● Records supplied
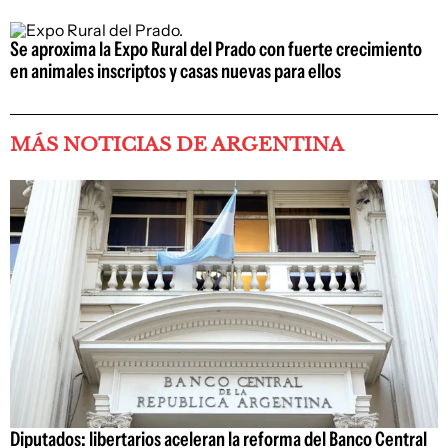
Se aproxima la Expo Rural del Prado con fuerte crecimiento
en animales inscriptos y casas nuevas para ellos
MÁS NOTICIAS DE ARGENTINA
Diputados: libertarios aceleran la reforma del Banco Central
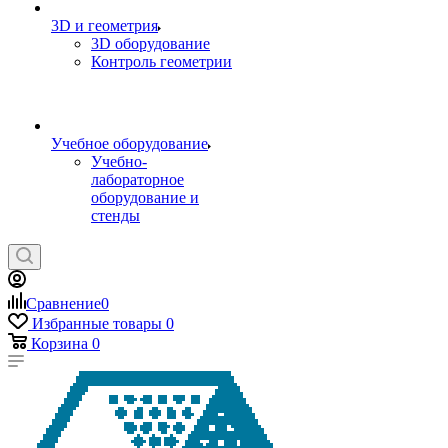
3D и геометрия
3D оборудование
Контроль геометрии
Учебное оборудование
Учебно-
лабораторное
оборудование и
стенды
Сравнение
0
Избранные товары
0
Корзина
0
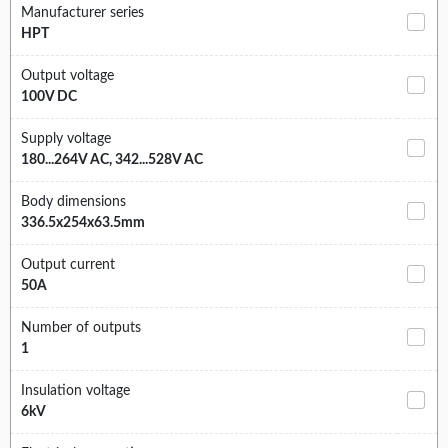
Manufacturer series
HPT
Output voltage
100V DC
Supply voltage
180...264V AC, 342...528V AC
Body dimensions
336.5x254x63.5mm
Output current
50A
Number of outputs
1
Insulation voltage
6kV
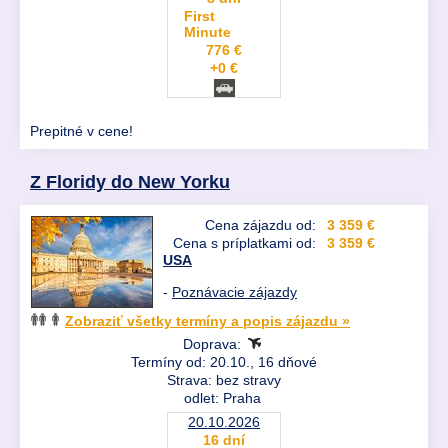
First
Minute
776 €
+0 €
Prepitné v cene!
Z Floridy do New Yorku
Cena zájazdu od:
3 359 €
Cena s príplatkami od:
3 359 €
USA
-
Poznávacie zájazdy
Zobraziť všetky termíny a popis zájazdu »
Doprava:
Termíny od: 20.10., 16 dňové
Strava: bez stravy
odlet: Praha
20.10.2026
16 dní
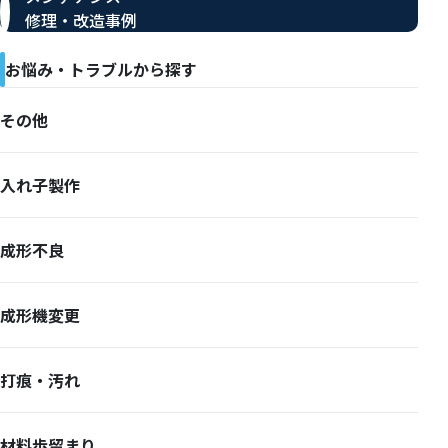
修理・改造事例
お悩み・トラブルから探す
その他
入れ子製作
成形不良
成形機変更
打痕・汚れ
材料歩留まり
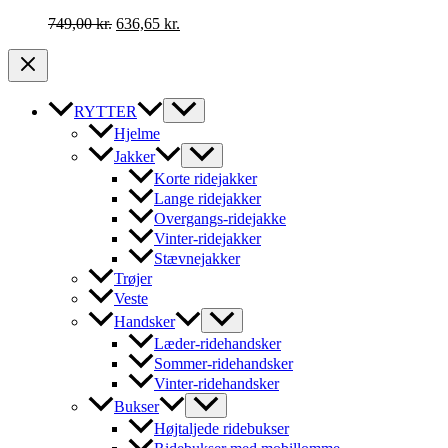
Den
Den
749,00
kr.
636,65
kr.
oprindelige
aktuelle
pris
pris
var:
er:
749,00 kr..
636,65 kr..
RYTTER
Hjelme
Jakker
Korte ridejakker
Lange ridejakker
Overgangs-ridejakke
Vinter-ridejakker
Stævnejakker
Trøjer
Veste
Handsker
Læder-ridehandsker
Sommer-ridehandsker
Vinter-ridehandsker
Bukser
Højtaljede ridebukser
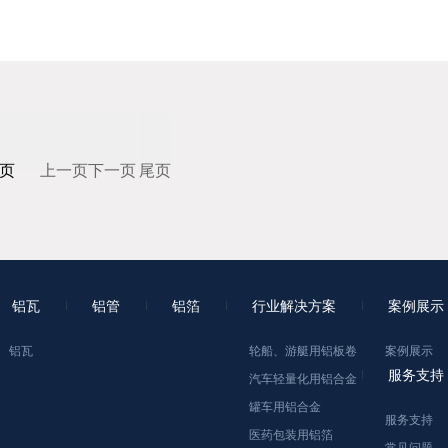
页
上一页
下一页
尾页
铝瓦
铝管
铝箔
行业解决方案
案例展示
铝瓦
轮船、游艇用铝板卷
案例展示
服务支持
汽车轻量化用铝合金
罐车用铝合金
服务支持
医药包装用铝箔
常见问题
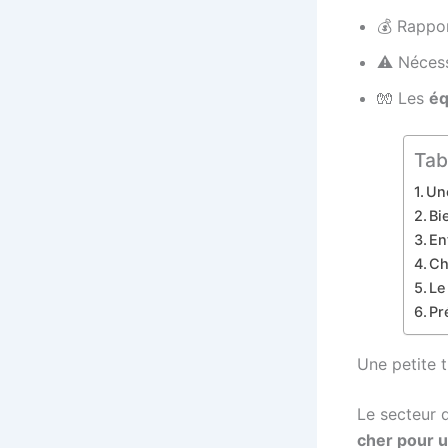
💰 Rappor
⚠️ Néces
🧤 Les
éq
Tab
Un
Bi
En
Ch
Le
Pr
Une petite 
Le secteur 
cher pour un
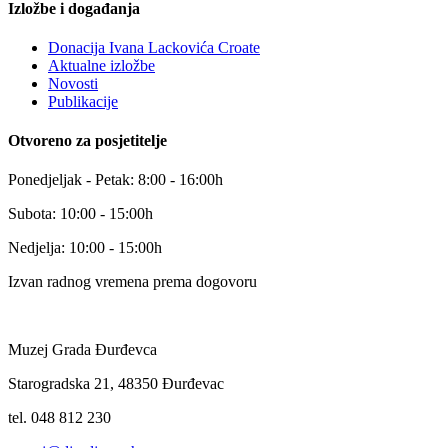
Izložbe i događanja
Donacija Ivana Lackovića Croate
Aktualne izložbe
Novosti
Publikacije
Otvoreno za posjetitelje
Ponedjeljak - Petak: 8:00 - 16:00h
Subota: 10:00 - 15:00h
Nedjelja: 10:00 - 15:00h
Izvan radnog vremena prema dogovoru
Muzej Grada Đurđevca
Starogradska 21, 48350 Đurđevac
tel. 048 812 230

● Directive
Identify the lines of the entries containing the string "voltage". Copy each such line.

● Response box
Output voltage
Supply voltage
Insulation voltage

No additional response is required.